Here is my first page:
Hand writing out the facts I have collected from my sewing books and online is the best way for me to retain what I have learn’t about each fabric type and it makes an easy reference for me to go back to. I stitched in a little snippet of fabric for added touchy-feely-ness.
I thought as I fill up my book I would share my pages with you and we can all learn together. I can’t promise any order or regularity to these posts since I’ll just be adding them as I use or buy new fabric but I’ve created a category so you can look them up later on.

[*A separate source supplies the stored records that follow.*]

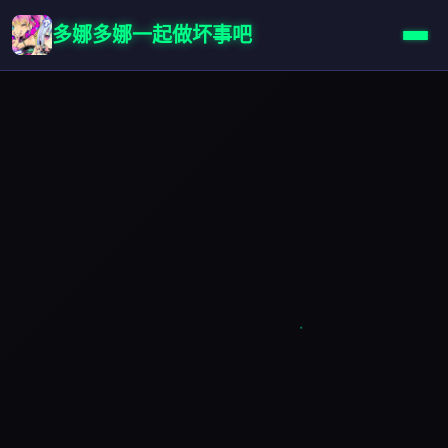
多娜多娜一起做坏事吧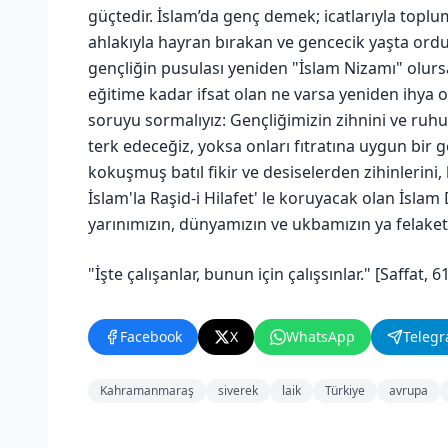
güçtedir. İslam’da genç demek; icatlarıyla toplum
ahlakıyla hayran bırakan ve gencecik yaşta ordu
gençliğin pusulası yeniden "İslam Nizamı" olur
eğitime kadar ifsat olan ne varsa yeniden ihya 
soruyu sormalıyız: Gençliğimizin zihnini ve ruhu
terk edeceğiz, yoksa onları fıtratına uygun bir 
kokuşmuş batıl fikir ve desiselerden zihinlerini, 
İslam'la Raşid-i Hilafet' le koruyacak olan İslam 
yarınımızın, dünyamızın ve ukbamızın ya felaketi
"İşte çalışanlar, bunun için çalışsınlar." [Saffat, 6
Facebook
X
WhatsApp
Teleg
Kahramanmaraş
siverek
laik
Türkiye
avrupa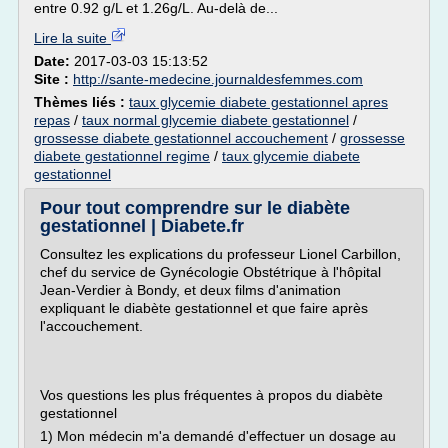
entre 0.92 g/L et 1.26g/L. Au-delà de...
Lire la suite
Date:
2017-03-03 15:13:52
Site :
http://sante-medecine.journaldesfemmes.com
Thèmes liés :
taux glycemie diabete gestationnel apres
repas
/
taux normal glycemie diabete gestationnel
/
grossesse diabete gestationnel accouchement
/
grossesse
diabete gestationnel regime
/
taux glycemie diabete
gestationnel
Pour tout comprendre sur le diabète
gestationnel | Diabete.fr
Consultez les explications du professeur Lionel Carbillon,
chef du service de Gynécologie Obstétrique à l'hôpital
Jean-Verdier à Bondy, et deux films d'animation
expliquant le diabète gestationnel et que faire après
l'accouchement.
Vos questions les plus fréquentes à propos du diabète
gestationnel
1) Mon médecin m'a demandé d'effectuer un dosage au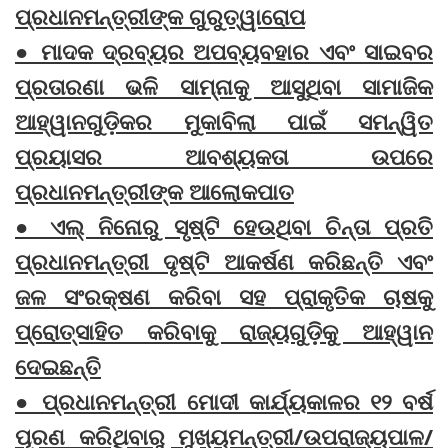
ପ୍ରଧାନମନ୍ତ୍ରୀଙ୍କ ଗୁରୁତ୍ୱାରୋପ
● ମାଦକ ଦ୍ରବ୍ୟର ଅପବ୍ୟବହାର ଏବଂ ସାଇବର
ପ୍ରତାରଣା ଭଳି ସାମ୍ନାକୁ ଆସୁଥିବା ସାମାଜିକ
ଆହ୍ୱାନଗୁଡ଼ିକର ମୁକାବିଲା ପାଇଁ ସମନ୍ୱିତ
ପ୍ରୟାସର ଆବଶ୍ୟକତା ଉପରେ
ପ୍ରଧାନମନ୍ତ୍ରୀଙ୍କ ଆଲୋକପାତ
● ଏଲ୍ ନିନୋରୁ ସୃଷ୍ଟି ହେଉଥିବା ଚିନ୍ତା ପ୍ରତି
ପ୍ରଧାନମନ୍ତ୍ରୀ ଦୃଷ୍ଟି ଆକର୍ଷଣ କରିଛନ୍ତି ଏବଂ
ଜଳ ସଂରକ୍ଷଣ କରିବା ସହ ପ୍ରାକୃତିକ ଚାଷକୁ
ପ୍ରୋତ୍ସାହିତ କରିବାକୁ ରାଜ୍ୟଗୁଡ଼ିକୁ ଆହ୍ୱାନ
ଦେଇଛନ୍ତି
● ପ୍ରଧାନମନ୍ତ୍ରୀ ମୋଦୀ କାର୍ଯ୍ୟକାଳର ୧୨ ବର୍ଷ
ପୂରଣ କରିଥିବାରୁ ମୁଖ୍ୟମନ୍ତ୍ରୀ/ଉପରାଜ୍ୟପାଳ/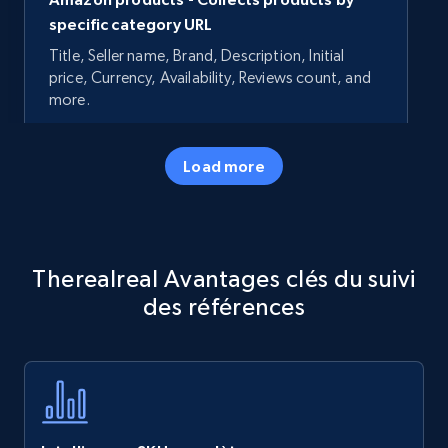
specific category URL
Title, Seller name, Brand, Description, Initial
price, Currency, Availability, Reviews count, and
more.
35.3K+
5.7K+
Commencer
Load more
Amazon products - Collects products by
Therealreal Avantages clés du suivi
specific keywords
des références
Title, Seller name, Brand, Description, Initial
price, Currency, Availability, Reviews count, and
more.
35.3K+
5.7K+
Commencer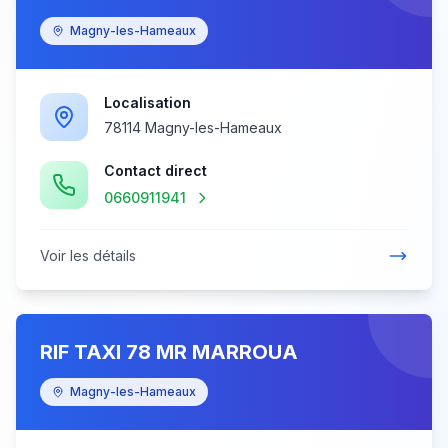
Magny-les-Hameaux
Localisation
78114 Magny-les-Hameaux
Contact direct
0660911941
Voir les détails
RIF TAXI 78 MR MARROUA
Magny-les-Hameaux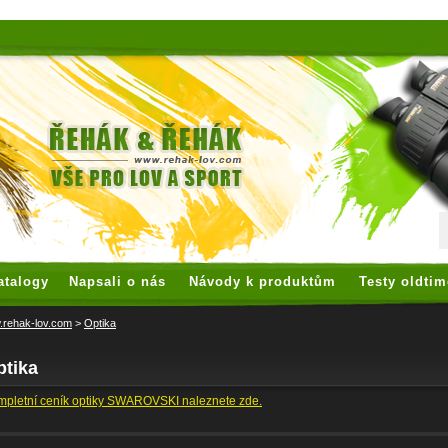
 watches
replica watches
hoogwaardige nep Rolex
replica rolex
atalogy
Napsali o nás
Návody k produktům
Testy oldtim
rehak-lov.com
>
Optika
ptika
pletní ceník optiky SWAROVSKI naleznete zde.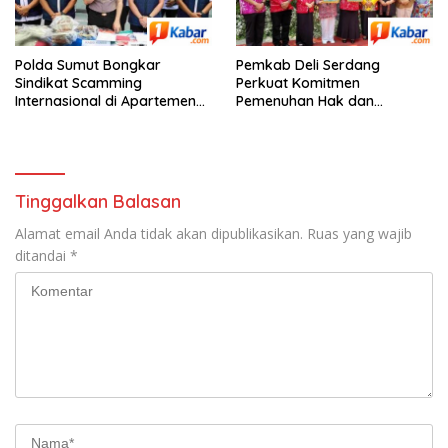
Polda Sumut Bongkar
Pemkab Deli Serdang
Sindikat Scamming
Perkuat Komitmen
Internasional di Apartemen
Pemenuhan Hak dan
Podomoro Medan, Korban
Perlindungan Anak Melalui
Asal Kalimantan Rugi Capai
Perayaan Hari Anak Nasional
Rp. 6,7 Miliaran
ke-42 Tahun 2026
Tinggalkan Balasan
Alamat email Anda tidak akan dipublikasikan.
Ruas yang wajib
ditandai
*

- Strongest natural fibre – a steel filament the same diameter will break first
- Used in China since 27th century BC
- Delicate in appearance, it’s triangular prism-like structure gives it the shimmering appearance
- Absorbent, crease resistant, holds in body heat
- Hand-wash or dry-clean only, dries quickly
- Iron garments inside out on low setting
- Weakened by sunlight and perspiration
- Protein fibre and usually burns readily, not necessarily with a steady flame, smells like burning hair
- Thread should ball up and turn to ash when lit. Ash is crispy/brittle, easily crumbled
- Thread should not continue to burn after flame is removed
I’ll be keeping the definitions in my book short and succinct but if you’d like to learn a bit more about the history of silk the images above link to an interesting Wikipedia article.